The last 6 months of his life were difficult. I never knew patients with Alzheimer’s developed such weakness in their legs and torso, but I’ve been reading about it and have observed it up close. I stayed at my parents’ home as things progressed since I was newly “retired,” and had the time to help care for him. Hospice was eventually called upon and his last week was spent in a medical home-care bed. My mother and I administered his “comfort” medications every four hours, taking turns at night. Our family gathered around him when he passed, and I was thankful we were with him when he breathed his last. The stillness was jarring. My mother’s weeping broke the silence.


How many patients have I treated for dementia over the last 30 years? Well over a thousand. Charting their slow, inexorable demise over time with a mini-mental status exam, and using medications that promised to stimulate the brain. It always felt…hopeless? The inevitable would be just around the corner at the next visit, and soon we’d be asking for a hospice consult.
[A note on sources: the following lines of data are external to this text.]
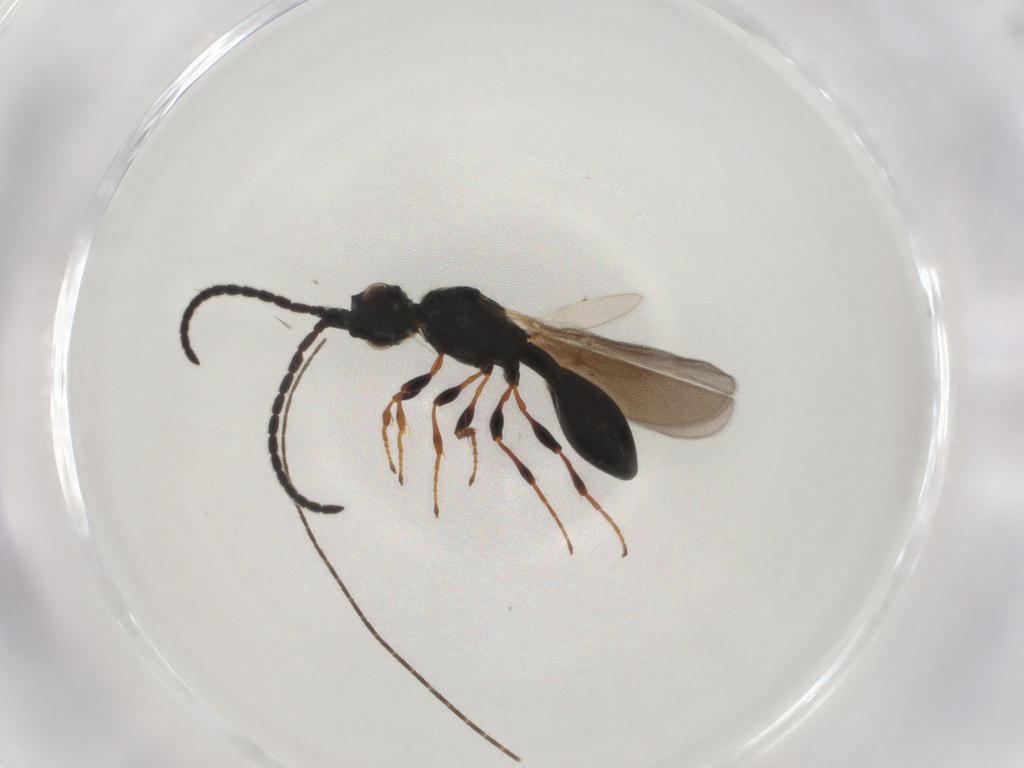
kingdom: Animalia
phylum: Arthropoda
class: Insecta
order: Hymenoptera
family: Diapriidae
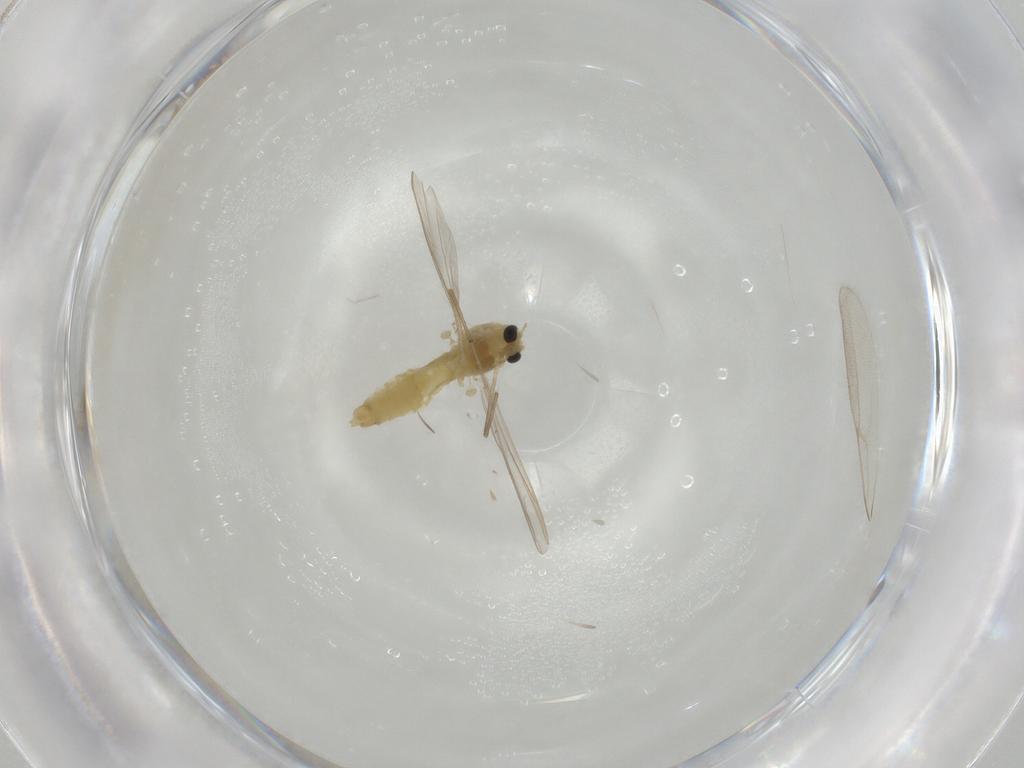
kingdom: Animalia
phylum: Arthropoda
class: Insecta
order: Diptera
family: Chironomidae
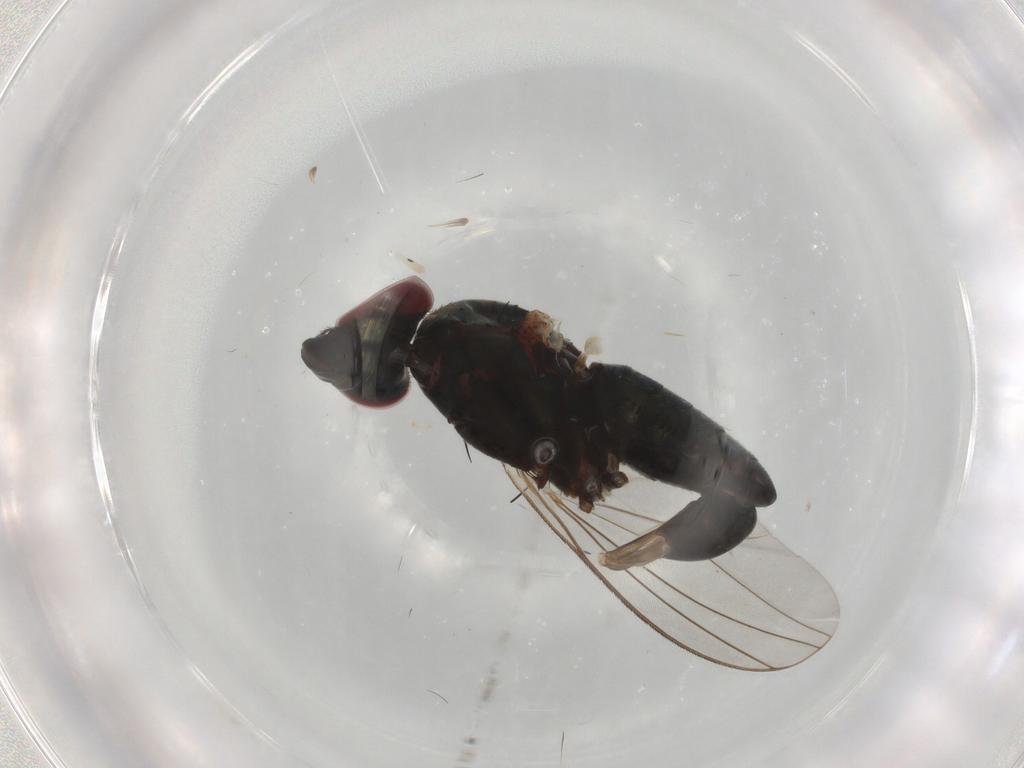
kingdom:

Their caretakers’ worried faces looked like my own spouse’s does now. She’s battling insurances, navigating COBRA, dealing with mounds of online “paperwork,” conversing with “health navigators,” and weeping softly at night in bed when she thinks I’m sleeping. She’s juggling a full-time job while making sure I get to doctor appointments. I’ve become the “house-husband”: cooking, cleaning, and working on home projects. I love writing and practicing my musical instruments. Fortunately, I’m a homebody at heart—an introvert who would be exhausted at the end of a clinic day after seeing patients every 20 minutes.

But, to leave it all behind? And not by choice? That’s not me—I can’t sit around, stop learning, and quit “working,” though I may not be employable as a clinician. Last week, I reached out to the Alzheimer’s Association to see if there are ways I can help. They envision enlisting me to help with patient education.


Fortunately, there’s another difference with our generation—a real game changer. The research and development of monoclonal antibody therapy promises to make a difference for me, and for any of my children and grandchildren who inherit my genetics. This isn’t experimental anymore. We know the mechanism of what causes Alzheimer’s dementia and we are actively treating Alzheimer’s disease to remove the abnormal protein from our bodies.

And recent trials are hopeful—amyloid markers are reduced (biochemical evidence) and they’ve documented a decrease in mental decline (clinical evidence).1

My oldest son is a writer—much more talented and better than I. I’m hopeful he won’t have to experience a tap on his shoulder some day, suggesting to him it’s time to “hang it up.” My middle child, a daughter, is a physician, an internist like me. She’s pregnant with my first grandchild. IF she has my Alzheimer’s gene, and IF my grandchild has my Alzheimer’s gene, there’s hope for them to avoid having to take an unanticipated “early retirement.” For my youngest, another daughter, I’m hopeful she’ll keep trailblazing, hiking miles over hill and dale as she loves to do with no concern for Alzheimer’s disease.


  1. van Dyck CH, Swanson CJ, Aisen P, Bateman RJ, Chen C, Gee M, Kanekiyo M, Li D, Reyderman L, Cohen S, Froelich L, Katayama S, Sabbagh M, Vellas B, Watson D, Dhadda S, Irizarry M, Kramer LD, Iwatsubo T. Lecanemab in Early Alzheimer’s Disease. N Engl J Med. 2023 Jan 5;388(1):9-21. Epub 2022 Nov 29. PMID: 36449413.